━━━━━ Material shown ━━━━━

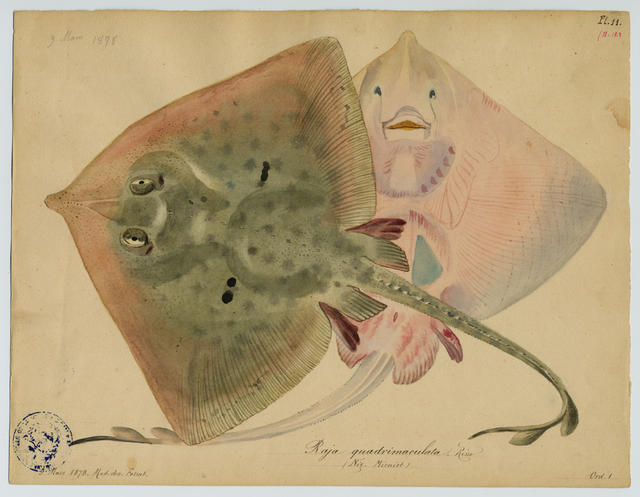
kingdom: Animalia
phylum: Chordata
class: Elasmobranchii
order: Rajiformes
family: Rajidae
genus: Raja
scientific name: Raja clavata
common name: Thornback ray
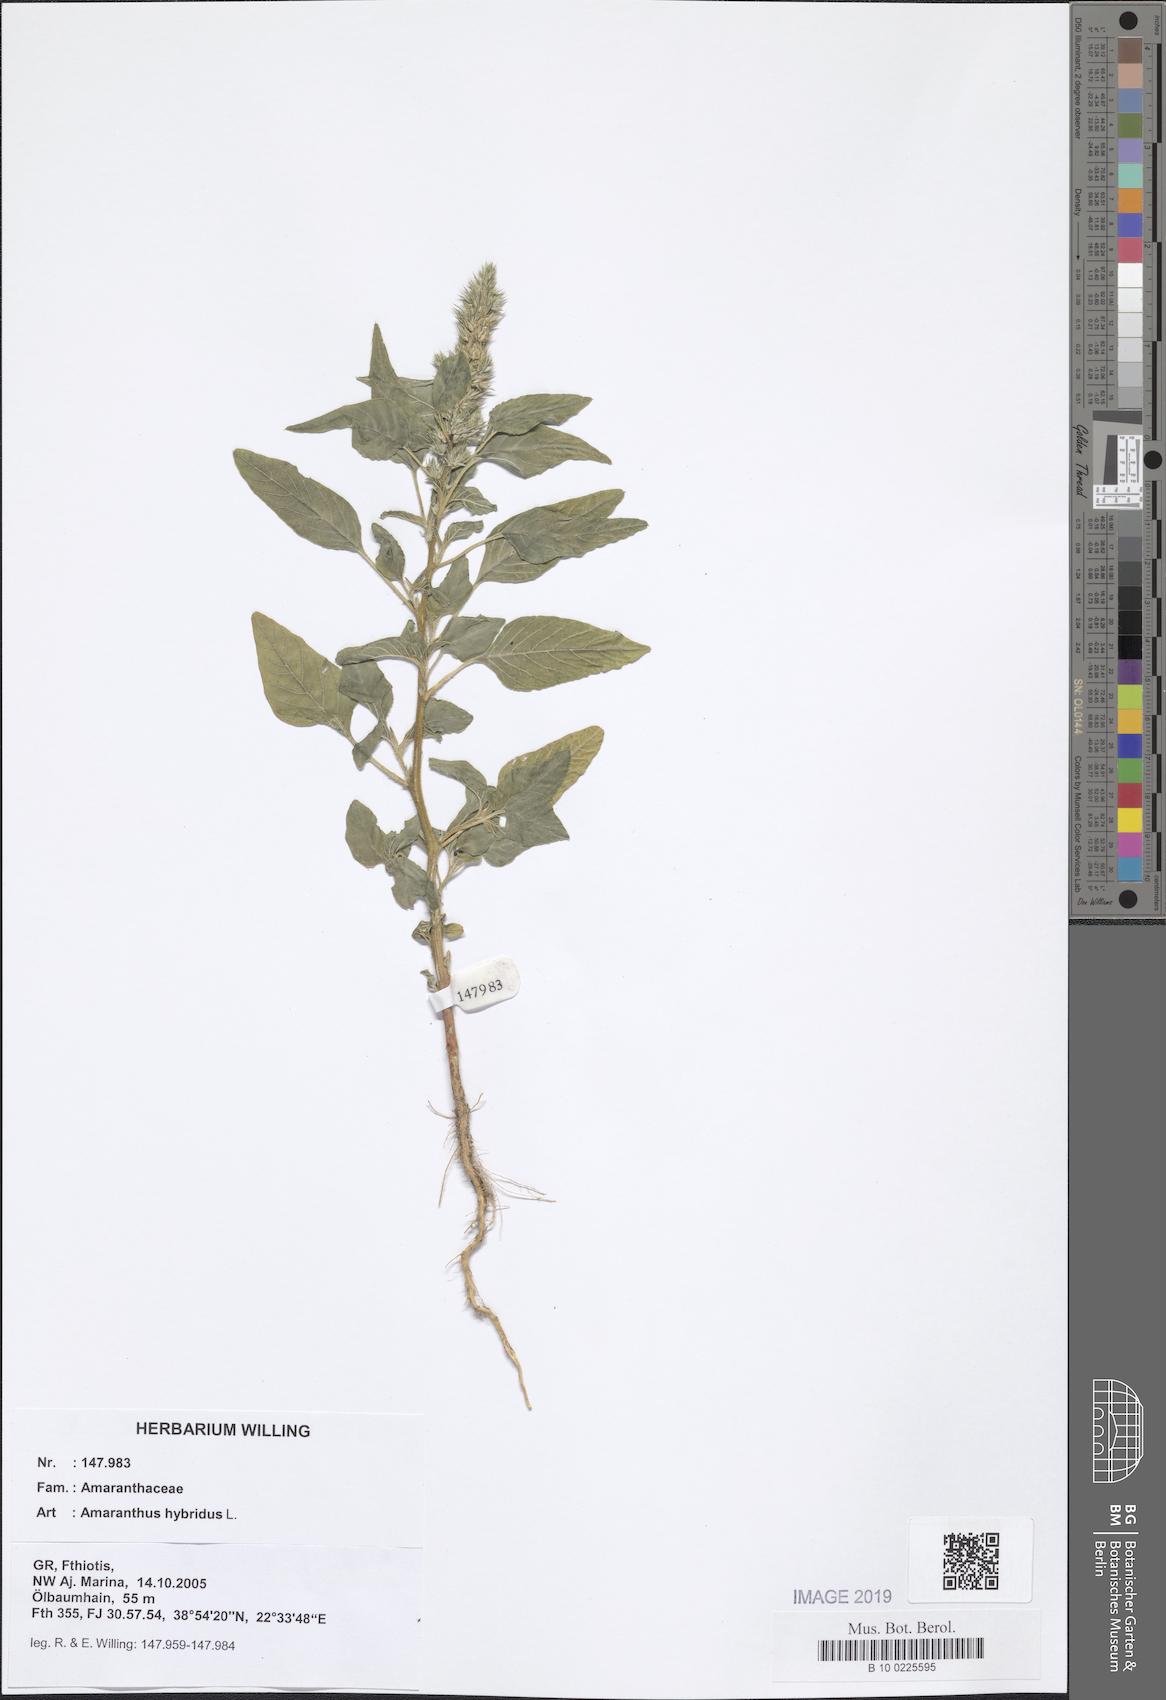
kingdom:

━━━━━

What the task asks
Copy out word for word every line from the one containing "phylum: Chordata" through the last line of the rows. Leave the pictures out.

Expected answer
phylum: Chordata
class: Elasmobranchii
order: Rajiformes
family: Rajidae
genus: Raja
scientific name: Raja clavata
common name: Thornback ray
kingdom:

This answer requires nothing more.